:: SOURCE TEXT ::
************

# Happy Fathers Day



## Kimmin328 (Jun 17, 2021)

Happy Father's Day, to all the men folk on this forum. hope all of u enjoy the beautiful day.


----------



## Poultry Judge (Jul 15, 2020)

Thank you and you folks have a good day as well! It's going to be 86 and thunderstorms here in northeast Ohio today, which is hot and humid for us.


----------



## robin416 (Sep 8, 2013)

I'd take your 86 if that's a high temp in a heartbeat.


----------



## dawg53 (Aug 25, 2015)

robin416 said:


> I'd take your 86 if that's a high temp in a heartbeat.


x2


----------



## Kimmin328 (Jun 17, 2021)

************

:: TASK MATERIAL ::
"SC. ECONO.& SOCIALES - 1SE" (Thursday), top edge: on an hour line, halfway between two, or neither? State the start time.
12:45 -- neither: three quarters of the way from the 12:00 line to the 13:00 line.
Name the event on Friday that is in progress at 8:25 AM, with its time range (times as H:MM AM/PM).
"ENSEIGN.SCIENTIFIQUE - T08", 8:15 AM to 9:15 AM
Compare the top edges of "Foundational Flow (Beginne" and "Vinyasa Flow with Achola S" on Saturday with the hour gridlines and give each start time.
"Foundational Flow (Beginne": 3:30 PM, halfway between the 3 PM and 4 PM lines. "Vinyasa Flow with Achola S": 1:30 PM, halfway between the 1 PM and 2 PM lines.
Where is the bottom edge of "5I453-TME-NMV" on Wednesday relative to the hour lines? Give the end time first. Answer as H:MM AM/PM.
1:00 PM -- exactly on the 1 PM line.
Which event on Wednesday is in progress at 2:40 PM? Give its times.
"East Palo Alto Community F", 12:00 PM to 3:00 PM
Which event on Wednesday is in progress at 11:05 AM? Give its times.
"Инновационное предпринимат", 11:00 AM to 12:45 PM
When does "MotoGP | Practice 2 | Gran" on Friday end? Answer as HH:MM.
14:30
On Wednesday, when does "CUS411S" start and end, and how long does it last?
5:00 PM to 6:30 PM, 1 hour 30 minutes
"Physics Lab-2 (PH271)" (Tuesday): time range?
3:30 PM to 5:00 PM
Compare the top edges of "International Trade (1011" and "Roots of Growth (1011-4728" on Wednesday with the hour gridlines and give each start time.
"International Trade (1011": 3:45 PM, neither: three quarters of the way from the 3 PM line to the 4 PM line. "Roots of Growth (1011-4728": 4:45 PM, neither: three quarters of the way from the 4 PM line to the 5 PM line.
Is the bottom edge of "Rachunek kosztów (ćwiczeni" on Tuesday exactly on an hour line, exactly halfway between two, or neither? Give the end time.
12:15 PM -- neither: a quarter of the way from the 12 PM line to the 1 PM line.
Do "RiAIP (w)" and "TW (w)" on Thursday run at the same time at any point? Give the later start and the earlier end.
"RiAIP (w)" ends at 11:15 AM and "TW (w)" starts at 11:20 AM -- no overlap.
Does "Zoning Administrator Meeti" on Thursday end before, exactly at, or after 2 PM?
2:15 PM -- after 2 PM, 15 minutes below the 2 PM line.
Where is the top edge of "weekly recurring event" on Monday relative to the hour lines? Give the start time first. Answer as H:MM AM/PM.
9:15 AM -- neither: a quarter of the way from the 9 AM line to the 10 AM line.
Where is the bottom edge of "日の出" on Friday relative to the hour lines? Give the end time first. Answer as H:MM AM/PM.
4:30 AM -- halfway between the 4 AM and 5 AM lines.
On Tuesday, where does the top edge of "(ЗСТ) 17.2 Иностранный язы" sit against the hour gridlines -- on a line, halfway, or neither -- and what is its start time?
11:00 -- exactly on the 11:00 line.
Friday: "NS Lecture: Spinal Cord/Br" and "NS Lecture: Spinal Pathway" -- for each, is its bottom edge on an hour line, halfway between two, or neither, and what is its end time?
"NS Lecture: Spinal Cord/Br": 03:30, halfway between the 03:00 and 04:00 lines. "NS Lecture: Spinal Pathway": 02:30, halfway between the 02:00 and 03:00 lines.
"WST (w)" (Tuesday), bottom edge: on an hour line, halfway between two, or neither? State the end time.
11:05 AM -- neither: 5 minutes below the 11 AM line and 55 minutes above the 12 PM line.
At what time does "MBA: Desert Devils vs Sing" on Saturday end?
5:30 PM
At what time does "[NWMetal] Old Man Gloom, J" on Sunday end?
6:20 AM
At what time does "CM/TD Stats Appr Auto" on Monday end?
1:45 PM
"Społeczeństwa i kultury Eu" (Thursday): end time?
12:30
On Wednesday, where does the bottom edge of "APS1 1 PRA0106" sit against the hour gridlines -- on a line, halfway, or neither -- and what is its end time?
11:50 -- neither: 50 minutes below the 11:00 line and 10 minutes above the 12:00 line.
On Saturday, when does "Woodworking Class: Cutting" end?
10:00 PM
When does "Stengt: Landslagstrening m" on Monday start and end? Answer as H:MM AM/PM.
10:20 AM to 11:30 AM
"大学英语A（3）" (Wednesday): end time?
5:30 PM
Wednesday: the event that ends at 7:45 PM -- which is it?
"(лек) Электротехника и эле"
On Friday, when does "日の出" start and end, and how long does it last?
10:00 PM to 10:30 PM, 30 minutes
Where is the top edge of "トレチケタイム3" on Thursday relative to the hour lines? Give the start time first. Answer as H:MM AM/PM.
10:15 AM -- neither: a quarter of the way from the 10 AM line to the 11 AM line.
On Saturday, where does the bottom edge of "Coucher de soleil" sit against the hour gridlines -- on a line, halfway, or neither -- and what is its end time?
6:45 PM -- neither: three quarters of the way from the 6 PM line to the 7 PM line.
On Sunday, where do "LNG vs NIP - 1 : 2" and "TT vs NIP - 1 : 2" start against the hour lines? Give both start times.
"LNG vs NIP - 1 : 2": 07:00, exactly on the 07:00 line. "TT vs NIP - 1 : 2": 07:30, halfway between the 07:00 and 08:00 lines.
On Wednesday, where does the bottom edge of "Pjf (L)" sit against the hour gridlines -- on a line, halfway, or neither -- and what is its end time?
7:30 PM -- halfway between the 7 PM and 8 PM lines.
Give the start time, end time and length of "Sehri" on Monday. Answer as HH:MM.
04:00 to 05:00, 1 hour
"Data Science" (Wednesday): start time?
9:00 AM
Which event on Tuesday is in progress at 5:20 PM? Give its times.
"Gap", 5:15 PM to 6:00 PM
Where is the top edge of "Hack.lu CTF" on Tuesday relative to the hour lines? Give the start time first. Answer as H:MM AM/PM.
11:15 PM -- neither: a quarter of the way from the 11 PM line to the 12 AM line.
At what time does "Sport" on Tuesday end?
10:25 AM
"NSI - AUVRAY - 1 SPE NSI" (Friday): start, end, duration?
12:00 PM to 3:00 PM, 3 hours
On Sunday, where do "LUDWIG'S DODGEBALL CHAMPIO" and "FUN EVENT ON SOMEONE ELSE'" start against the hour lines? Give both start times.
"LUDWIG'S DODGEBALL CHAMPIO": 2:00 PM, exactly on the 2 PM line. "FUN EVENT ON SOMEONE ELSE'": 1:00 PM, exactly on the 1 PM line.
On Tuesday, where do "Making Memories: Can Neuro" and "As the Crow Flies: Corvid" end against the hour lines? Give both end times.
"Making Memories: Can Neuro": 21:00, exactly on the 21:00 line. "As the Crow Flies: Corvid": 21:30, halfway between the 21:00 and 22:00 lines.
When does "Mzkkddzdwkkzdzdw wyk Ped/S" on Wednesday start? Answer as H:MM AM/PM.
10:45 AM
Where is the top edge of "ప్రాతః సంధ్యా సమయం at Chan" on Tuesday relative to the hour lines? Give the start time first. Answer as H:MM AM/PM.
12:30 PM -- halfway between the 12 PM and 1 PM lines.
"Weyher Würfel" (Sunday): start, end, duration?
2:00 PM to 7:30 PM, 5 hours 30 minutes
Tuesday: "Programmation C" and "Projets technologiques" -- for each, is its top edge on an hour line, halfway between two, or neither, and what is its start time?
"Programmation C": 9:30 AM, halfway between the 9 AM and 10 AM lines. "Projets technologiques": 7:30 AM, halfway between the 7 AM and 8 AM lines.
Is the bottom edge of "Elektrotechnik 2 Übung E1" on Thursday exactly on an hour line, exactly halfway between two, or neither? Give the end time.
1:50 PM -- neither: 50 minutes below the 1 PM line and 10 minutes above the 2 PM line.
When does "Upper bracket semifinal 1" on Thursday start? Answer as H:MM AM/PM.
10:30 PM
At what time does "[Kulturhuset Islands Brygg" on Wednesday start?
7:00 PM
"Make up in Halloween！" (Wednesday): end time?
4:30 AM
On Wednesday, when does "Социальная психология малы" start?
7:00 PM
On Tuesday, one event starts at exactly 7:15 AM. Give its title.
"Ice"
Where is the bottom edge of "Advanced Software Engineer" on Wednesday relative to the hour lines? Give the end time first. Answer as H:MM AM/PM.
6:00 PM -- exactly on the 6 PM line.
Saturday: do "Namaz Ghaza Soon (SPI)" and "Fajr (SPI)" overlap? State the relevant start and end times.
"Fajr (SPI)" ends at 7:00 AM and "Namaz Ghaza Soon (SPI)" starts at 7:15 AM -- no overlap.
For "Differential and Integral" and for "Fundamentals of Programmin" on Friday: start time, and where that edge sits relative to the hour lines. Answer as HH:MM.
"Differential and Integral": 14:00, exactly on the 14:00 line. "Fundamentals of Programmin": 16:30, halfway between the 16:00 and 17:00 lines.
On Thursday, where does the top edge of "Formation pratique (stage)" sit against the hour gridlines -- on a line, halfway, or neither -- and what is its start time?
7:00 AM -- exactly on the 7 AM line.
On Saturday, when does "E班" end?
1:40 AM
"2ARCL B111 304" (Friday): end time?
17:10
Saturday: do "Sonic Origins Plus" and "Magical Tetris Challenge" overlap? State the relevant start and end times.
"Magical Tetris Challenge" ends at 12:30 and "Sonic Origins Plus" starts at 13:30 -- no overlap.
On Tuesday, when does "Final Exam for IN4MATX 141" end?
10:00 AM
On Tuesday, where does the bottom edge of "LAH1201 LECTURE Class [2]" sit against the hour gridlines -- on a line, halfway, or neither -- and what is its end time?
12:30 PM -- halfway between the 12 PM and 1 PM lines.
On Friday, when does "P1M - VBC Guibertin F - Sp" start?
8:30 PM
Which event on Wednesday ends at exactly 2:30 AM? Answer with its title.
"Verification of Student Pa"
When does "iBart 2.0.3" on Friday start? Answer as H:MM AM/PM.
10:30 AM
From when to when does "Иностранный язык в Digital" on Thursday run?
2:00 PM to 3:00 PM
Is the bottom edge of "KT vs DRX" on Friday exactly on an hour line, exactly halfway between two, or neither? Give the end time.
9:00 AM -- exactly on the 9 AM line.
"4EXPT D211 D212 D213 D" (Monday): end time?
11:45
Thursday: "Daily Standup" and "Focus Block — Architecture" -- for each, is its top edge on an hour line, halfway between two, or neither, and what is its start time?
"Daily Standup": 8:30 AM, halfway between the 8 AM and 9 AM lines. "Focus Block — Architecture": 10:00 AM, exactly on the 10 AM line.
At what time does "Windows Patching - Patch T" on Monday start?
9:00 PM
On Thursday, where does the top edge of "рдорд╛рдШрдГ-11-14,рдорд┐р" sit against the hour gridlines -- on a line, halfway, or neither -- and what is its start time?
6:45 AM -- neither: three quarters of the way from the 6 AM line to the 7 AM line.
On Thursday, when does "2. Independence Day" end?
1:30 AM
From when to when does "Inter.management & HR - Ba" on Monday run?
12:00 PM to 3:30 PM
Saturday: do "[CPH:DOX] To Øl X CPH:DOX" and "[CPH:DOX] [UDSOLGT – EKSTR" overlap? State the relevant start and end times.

************

:: REQUIRED TASK A ::
In the Father's Day thread, rewrite the part that opens with the words "## Poultry Judge" and closes with "(Sep 8, 2013)", changing "thunderstorms" to "rain showers".
:: REQUIRED TASK B ::
From the records, copy word for word the part that opens with the line containing "సంధ్యా సమయం at" and closes with the line containing "1:50 PM -- neither: 50".

:: FULL RESPONSE A ::
## Poultry Judge (Jul 15, 2020)

Thank you and you folks have a good day as well! It's going to be 86 and rain showers here in northeast Ohio today, which is hot and humid for us.


----------



## robin416 (Sep 8, 2013)

:: FULL RESPONSE B ::
Where is the top edge of "ప్రాతః సంధ్యా సమయం at Chan" on Tuesday relative to the hour lines? Give the start time first. Answer as H:MM AM/PM.
12:30 PM -- halfway between the 12 PM and 1 PM lines.
"Weyher Würfel" (Sunday): start, end, duration?
2:00 PM to 7:30 PM, 5 hours 30 minutes
Tuesday: "Programmation C" and "Projets technologiques" -- for each, is its top edge on an hour line, halfway between two, or neither, and what is its start time?
"Programmation C": 9:30 AM, halfway between the 9 AM and 10 AM lines. "Projets technologiques": 7:30 AM, halfway between the 7 AM and 8 AM lines.
Is the bottom edge of "Elektrotechnik 2 Übung E1" on Thursday exactly on an hour line, exactly halfway between two, or neither? Give the end time.
1:50 PM -- neither: 50 minutes below the 1 PM line and 10 minutes above the 2 PM line.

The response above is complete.